I tried to read it as slowly as possible so I could savor every nuance of this wonderful book!
Beautiful but uninspiring January 12, 2008 I absolutely loved Amy Tan's "The Joy Luck Club". As an Asian-American myself, I found it to be a beautiful and genuine telling of cultural and familial challenges faced by immigrants. Therefore, I started "Kitchen God's Wife" with high hopes.
Many things are similar between the two novels. Both are filled to bursting with rich, lyric writing. You can taste the sweetness of the rice cakes and frown at the smell of industrial smoke in Amy Tan's China and America. Both introduce compelling family stories of wrestling with cultural differences and the damages of war.

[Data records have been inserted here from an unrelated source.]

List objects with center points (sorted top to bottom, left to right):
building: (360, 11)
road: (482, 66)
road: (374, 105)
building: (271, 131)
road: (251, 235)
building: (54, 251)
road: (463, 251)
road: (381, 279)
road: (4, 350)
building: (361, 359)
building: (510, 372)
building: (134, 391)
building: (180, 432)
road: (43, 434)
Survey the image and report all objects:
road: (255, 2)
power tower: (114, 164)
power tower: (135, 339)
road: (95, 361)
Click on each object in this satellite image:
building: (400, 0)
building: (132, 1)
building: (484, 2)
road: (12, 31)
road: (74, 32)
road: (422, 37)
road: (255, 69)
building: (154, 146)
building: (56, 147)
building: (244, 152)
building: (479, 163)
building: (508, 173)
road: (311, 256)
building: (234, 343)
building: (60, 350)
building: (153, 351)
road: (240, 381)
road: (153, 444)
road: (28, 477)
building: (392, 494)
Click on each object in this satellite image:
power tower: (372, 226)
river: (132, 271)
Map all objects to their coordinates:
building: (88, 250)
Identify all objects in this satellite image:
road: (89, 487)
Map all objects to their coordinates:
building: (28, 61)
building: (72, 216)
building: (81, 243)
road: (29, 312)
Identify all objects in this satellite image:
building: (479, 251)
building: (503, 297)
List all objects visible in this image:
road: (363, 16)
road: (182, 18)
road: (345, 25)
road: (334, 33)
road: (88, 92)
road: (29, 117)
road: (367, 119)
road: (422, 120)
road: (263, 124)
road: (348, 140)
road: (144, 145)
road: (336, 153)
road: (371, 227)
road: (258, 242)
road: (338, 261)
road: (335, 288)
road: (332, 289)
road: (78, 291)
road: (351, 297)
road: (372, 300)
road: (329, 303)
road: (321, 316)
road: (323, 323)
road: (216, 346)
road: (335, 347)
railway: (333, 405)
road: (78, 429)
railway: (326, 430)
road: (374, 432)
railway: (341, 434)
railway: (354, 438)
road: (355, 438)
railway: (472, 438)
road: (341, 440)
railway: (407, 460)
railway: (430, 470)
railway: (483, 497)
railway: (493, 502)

However, that's where the similarities end. "Kitchen God's Wife" takes the wry cynicism in "Joy Luck Club" and fills the whole story with a sense of constant depression populated with utterly uninspiring characters. The main female character begins the story in the dark about her daughter's secrets and spends the rest of her flashback describing how lost and helpless she always felt. Male character #1 begins the story pompous and irritating and descends into monstrous over the course of 200 pages. Male character #2 is unbelievably perfect and never deviates from his predictable course of knight in shining armor.
The story has no development, no climax, and no resolution. I know nothing about the characters at the end of the story that I didn't know 50 pages in. Unfortunately, this made even the female character's most heartbreaking experiences feel boring and predictable.
This story had a lot of potential, and I was sad that it fell so short of expectations.